◆ **Document text**
────

The latest footfall data showed that high street visitor numbers surged 23.5 per cent on Wednesday compared to the previous week as consumers squeezed in a final pint or shopping trip before restrictions were introduced at midnight.
High street footfall was down just 15.2 per cent yesterday compared to last year, but fell to 55.3 per cent on Thursday morning, according to analysis by Springboard.
Separate data from hundreds of pubs and bars across England showed a 125 per cent jump in sales compared to Wednesday last week.
The soaring sales followed an 82 per cent rise on Tuesday and a 58 per cent increase on Monday as pub-goers sought to make the most of their local venues before the month-long lockdown was enforced.
Across the three days, the average growth in sales processed via the drinks app Orderpay was 94 per cent higher than the previous week.

────

◆ **Information supplied**
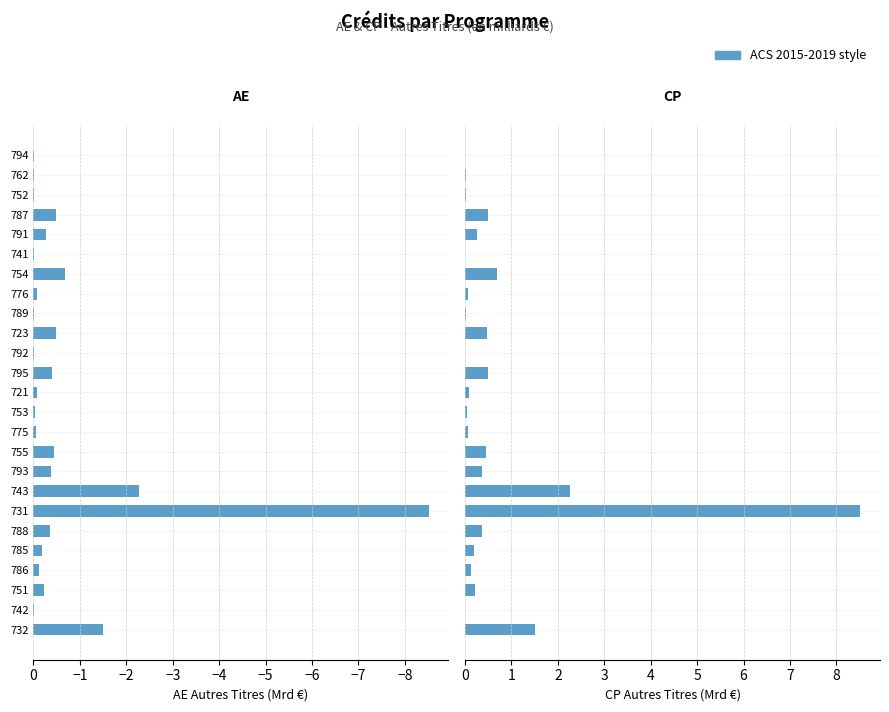

Which series has the largest range (max minus min)?

AE - Autres Titres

────

◆ **Task requirements**
Please pick up the article on pre-lockdown high street footfall and pub sales after its last sentence and carry it on. The listing comes from a separate source.

◆ **Answer to the problem**
Last night customers spent an average of £10.37 per transaction in the last hour before pubs were closed for the 10pm curfew, up 32 per cent on last week.
In total across Monday to Wednesday, average spend was up 20 per cent before pubs were ordered to close their doors for the second time this year.
Orderpay chief marketing officer Joe Martin said: “It’s clear ahead of the new lockdown that drinkers feel comfortable visiting and socialising in pubs and are confident with the measures operators have put in place to keep them safe since reopening.
“Our data shows people bid farewell to their local pubs in style this week.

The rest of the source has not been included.